When the first frost warnings came out for the third week of October, did you find yourself frequently checking the extended weather forecast, hoping there had been some mistake? Who wants to give up fresh tomatoes and long-stemmed dahlias before Halloween, for crying out loud?
Once again, the meteorologists were right. With an early cold front fast approaching, I found myself flying out the door just before sundown with all the old blankets, sheets and tablecloths I could find. Tossing them over my pots of tender annuals, I hoped to buy more time before finally facing that long list of tasks that come at the end of every gardening season. For someone who talks about frost as much as I do, you would think I would be better prepared. But I’ve become an expert frost dodger, and once again, a crisis was averted in my hilltop garden that night.

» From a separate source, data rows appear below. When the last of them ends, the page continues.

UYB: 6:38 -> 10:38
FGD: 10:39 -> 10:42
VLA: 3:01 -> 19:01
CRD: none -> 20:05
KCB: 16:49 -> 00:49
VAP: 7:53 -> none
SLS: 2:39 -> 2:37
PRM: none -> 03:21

I had time to take cuttings of annuals like begonia, coleus and plectranthus. I lifted tender succulents from their mixed containers and repotted them individually. They’ll keep the annuals company until spring on open shelving in a cool spare bedroom that gets a few hours of morning sun. Even a west- or south-facing glassed area has only the light intensity in winter of a shady outdoor area in the summer. These plants definitely lose their luster spending a long winter in imperfect indoor growing conditions, but as long as I can keep them alive, there’s a good chance I can revive them in the spring to live on for another season.
But there’s still more work to do. These days, almost anything goes in containers, including small trees and shrubs, conifers and herbaceous perennials. Hardy plants left outside in pots will need protection if they are to make it through a Yakima winter.
The best way to help plants survive is to choose the right varieties from the start. I garden in USDA Zone 6a, and perennials rated hardy to one or two zones colder (Zone 4 or 5) have the best chance for overwintering here in a container. Since the soil in a pot is colder than the soil in the garden, a plant’s roots (the least hardy part) are more vulnerable to injury and death. We’ve all seen how the roots of container plants tend to circle around the thin walls of the pot. Roots in this environment freeze sooner, and are more likely to suffer damage as they thaw and refreeze as temperatures change. Big pots with a large soil mass give plants a better chance of surviving than small ones.
Another way of protecting outdoor container plants is to move them into an unheated shed or garage with moderate light. Water just enough to keep the soil from completely drying out, and no fertilizing. The key is to maintain an even temperature, ideally just above freezing, where plants are kept cold and alive, but not actively growing.
If you can’t bring them in, try clustering the pots in a sheltered area near the house or garage. In a northern or eastern exposure, temperatures tend to stay fairly stable. A southern exposure can warm up container soil on a sunny winter’s day, and when it refreezes at night, the roots can suffer. Set the containers on soil rather than pavement, which can also heat up in the sun. After outside temperatures dip into the 20s for several consecutive nights, covering the containers with a protective layer of straw, leaves or even snow can provide additional protection.
Another option, though not particularly pretty, works for plants that are too big to move or group together. Wrap the container in bubble wrap or an old blanket, and drop a cardboard box with both ends cut out over the bundle. Adding straw between the wrapping and container adds additional insulation.
If your containers are small enough, they’ll get the most protection if you bury them up to their rims in the ground, perhaps in the empty vegetable garden. After it gets very cold, cover the area with a layer of mulch.
If you’re a procrastinator like me, the good news is that there’s still time to try any of these strategies. Wait until plants are fully dormant, usually after temperatures have dropped below freezing for several successive nights. Regardless of the method you use, leave the plants protected until spring and all danger of cold injury has passed. Although there’s no guarantee that any potted plant will survive outside in a Yakima winter, it may be worth a try.